Pete Docter (producteur), Vincent Lacoste (acteur, voix de Flack en français), Adele Exarchopoulos (actrice, voix de Flam en français), Denise Ream (productrice) et Peter Sohn au 76e Festival de Cannes, à la fin de mai

Assez tôt dans le projet, nous avons envoyé un courriel à tous les employés de Pixar demandant si des immigrants de première ou de deuxième génération voulaient nous parler de leur expérience. Plus de 200 personnes ont répondu. Nous en avons rencontré une centaine et plusieurs d’entre elles ont travaillé sur le film. De façon subtile ou non, leurs histoires ont été intégrées.

Denise Ream, productrice

Elemental est aussi – et même surtout – une histoire d’amour. Des classiques de différentes époques ont guidé Peter Sohn et les scénaristes John Hoberg, Kat Likkel et Brenda Hsueh dans leurs choix par rapport au ton et à l’ambiance.

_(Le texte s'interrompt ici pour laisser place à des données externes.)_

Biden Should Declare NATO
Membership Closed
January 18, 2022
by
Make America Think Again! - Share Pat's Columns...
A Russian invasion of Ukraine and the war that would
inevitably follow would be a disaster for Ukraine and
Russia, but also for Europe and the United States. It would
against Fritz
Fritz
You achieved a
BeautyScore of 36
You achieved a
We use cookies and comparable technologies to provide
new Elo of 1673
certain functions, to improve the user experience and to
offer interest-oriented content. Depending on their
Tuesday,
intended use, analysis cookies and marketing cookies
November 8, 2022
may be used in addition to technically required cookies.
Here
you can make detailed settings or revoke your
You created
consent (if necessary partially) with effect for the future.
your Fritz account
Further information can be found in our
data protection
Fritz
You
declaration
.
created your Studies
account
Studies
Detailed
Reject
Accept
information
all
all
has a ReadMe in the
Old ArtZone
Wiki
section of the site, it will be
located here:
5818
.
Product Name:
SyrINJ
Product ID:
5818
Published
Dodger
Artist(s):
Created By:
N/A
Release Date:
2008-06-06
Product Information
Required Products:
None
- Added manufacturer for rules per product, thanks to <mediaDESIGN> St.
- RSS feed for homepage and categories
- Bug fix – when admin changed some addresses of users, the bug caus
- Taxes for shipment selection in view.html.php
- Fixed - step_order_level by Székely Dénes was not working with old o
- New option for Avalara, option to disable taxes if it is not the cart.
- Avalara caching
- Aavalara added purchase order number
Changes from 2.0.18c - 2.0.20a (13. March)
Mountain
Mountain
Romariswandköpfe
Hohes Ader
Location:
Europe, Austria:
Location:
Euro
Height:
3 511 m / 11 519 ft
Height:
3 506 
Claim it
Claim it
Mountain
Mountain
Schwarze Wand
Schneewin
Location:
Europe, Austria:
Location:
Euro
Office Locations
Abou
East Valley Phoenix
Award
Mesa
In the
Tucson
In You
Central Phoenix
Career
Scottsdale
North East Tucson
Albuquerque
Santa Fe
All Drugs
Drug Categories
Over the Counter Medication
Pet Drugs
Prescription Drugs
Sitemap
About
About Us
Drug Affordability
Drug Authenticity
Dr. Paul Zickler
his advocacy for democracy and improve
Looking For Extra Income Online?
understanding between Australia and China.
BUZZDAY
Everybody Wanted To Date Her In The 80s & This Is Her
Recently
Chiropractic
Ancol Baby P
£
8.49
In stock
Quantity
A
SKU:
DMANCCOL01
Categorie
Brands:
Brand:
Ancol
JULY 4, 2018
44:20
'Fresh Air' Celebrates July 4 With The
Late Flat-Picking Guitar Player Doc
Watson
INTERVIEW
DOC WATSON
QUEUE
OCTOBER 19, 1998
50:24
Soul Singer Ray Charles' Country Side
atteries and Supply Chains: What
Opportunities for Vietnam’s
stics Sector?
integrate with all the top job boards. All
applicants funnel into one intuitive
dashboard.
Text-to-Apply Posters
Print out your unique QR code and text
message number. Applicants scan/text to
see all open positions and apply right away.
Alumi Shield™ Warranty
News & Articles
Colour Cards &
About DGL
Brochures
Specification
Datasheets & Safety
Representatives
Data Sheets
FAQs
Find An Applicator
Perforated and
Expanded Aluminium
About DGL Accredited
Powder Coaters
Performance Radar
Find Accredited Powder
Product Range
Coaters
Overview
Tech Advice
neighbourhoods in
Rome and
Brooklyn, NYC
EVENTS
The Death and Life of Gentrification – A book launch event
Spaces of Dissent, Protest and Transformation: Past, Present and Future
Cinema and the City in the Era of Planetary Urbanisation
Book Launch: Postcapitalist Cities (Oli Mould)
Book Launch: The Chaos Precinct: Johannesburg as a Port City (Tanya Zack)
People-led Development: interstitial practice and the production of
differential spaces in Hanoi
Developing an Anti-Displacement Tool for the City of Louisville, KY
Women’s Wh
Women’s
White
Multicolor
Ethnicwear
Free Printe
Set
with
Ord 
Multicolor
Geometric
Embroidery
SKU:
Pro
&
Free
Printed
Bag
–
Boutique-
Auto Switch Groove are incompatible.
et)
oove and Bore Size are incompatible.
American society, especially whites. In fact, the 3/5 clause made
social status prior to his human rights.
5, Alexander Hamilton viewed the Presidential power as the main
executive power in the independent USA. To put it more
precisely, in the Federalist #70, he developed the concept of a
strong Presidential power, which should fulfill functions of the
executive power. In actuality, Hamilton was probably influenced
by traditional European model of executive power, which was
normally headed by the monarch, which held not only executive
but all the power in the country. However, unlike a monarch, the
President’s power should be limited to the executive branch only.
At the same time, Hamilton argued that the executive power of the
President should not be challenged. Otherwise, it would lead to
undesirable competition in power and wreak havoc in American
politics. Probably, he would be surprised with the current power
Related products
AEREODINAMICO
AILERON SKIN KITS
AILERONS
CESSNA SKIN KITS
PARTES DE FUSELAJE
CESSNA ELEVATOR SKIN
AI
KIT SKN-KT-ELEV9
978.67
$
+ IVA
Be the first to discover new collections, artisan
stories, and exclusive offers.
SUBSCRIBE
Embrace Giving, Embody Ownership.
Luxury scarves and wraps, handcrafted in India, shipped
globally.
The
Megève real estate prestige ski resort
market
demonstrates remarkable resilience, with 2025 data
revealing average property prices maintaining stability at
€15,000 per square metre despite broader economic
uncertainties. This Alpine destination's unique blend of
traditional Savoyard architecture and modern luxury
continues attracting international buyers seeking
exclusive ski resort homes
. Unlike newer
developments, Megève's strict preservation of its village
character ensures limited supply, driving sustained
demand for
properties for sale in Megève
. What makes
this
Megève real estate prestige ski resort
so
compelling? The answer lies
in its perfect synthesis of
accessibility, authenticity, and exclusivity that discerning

« It Happened One Night, Working Girl, Le fabuleux destin d’Amélie Poulain, Moonstruck, énumère Peter Sohn. Des drames familiaux comme The Godfather, My Big Fat Greek Wedding et beaucoup d’autres nous ont inspirés. [...] En sept ans, il s’est passé tellement de choses dans le monde, mais l’empathie et la compassion envers les autres ont toujours été au cœur et seront toujours essentielles. »

Les leçons de Dug

Comme le veut la tradition chez Pixar, Elemental est précédé d’un court métrage. Carl’s Date voit le retour de deux personnages du film Up et de la série Dug Days. Edward Asner, qui nous a quittés en 2021, est de nouveau la voix de Carl, alors que Bob Peterson prête encore une fois la sienne à Dug, en plus de signer le scénario et la réalisation. La Presse a rencontré ce dernier dans les studios à Emeryville.

« J’ai eu des chiens toute ma vie et la voix de Dug est celle que j’ai toujours utilisée pour leur parler. Leur joie, leur naïveté et leur spontanéité m’ont aussi inspiré, indique Bob Peterson. Quand j’étais moniteur de camp, un des enfants est venu me voir le premier jour et m’a dit : “Tu es mon moniteur et je t’aime.” Je ne le connaissais pas du tout, mais cette joie extraordinaire m’a marqué et je me suis dit que je pourrais m’en servir un jour. »

Dug, qui est capable de parler grâce à un collier spécial, s’exprime ainsi avec une franchise débordante et un besoin constant d’approbation. Dans Carl’s Date, il aide son maître à se préparer à son premier rendez-vous romantique depuis la mort de sa chère Ellie.

« Les chiens sont en phase avec nous. Si nous sommes tristes, ils seront tristes et si nous sommes heureux, ils le seront aussi. Je crois que nous pouvons nous inspirer de leur joie. Ils sont plus intelligents que nous le pensons », remarque Bob Peterson.

Les frais de déplacement et d’hébergement ont été payés par Disney, qui n’a exercé aucun droit de regard sur le contenu de ce reportage.